- Extract

The Distinguished Scholars Lectures were launched as a new program in Spring 2012 with funding from the Stanford Provost. This program gives participating departments an opportunity to host colleagues in their fields for a scientific talk/seminar in addition to meetings with Stanford faculty and students.
Keivan Stassun
Keivan Guadalupe Stassun is Professor of Physics and Astronomy, Vanderbilt University; Adjunct Professor of Physics, Fisk University; Director, Vanderbilt Initiative in Data-Intensive Astrophysics (VIDA) and Co-Director, Fisk-Vanderbilt Masters-to-PhD Bridge Program.
The Physics Department hosted Professor Stassun in November 2014 for a scientific talk and student meetings. During the visit, Professor Stassun presented on the Fisk-Vanderbilt Masters-to-PhD Bridge Program to faculty across science and biosciences departments. He also met with graduate students.

- Information shown
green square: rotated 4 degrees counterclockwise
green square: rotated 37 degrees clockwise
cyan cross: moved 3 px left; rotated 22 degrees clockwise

- Direction
In one to three sentences, explain what the text on the Distinguished Scholars Lectures says the program offers participating departments. The listing has no connection to the text on the Distinguished Scholars Lectures.

- Solution to this problem
The program gives participating departments an opportunity to host colleagues in their fields for a scientific talk or seminar. The visitors also meet with Stanford faculty and students.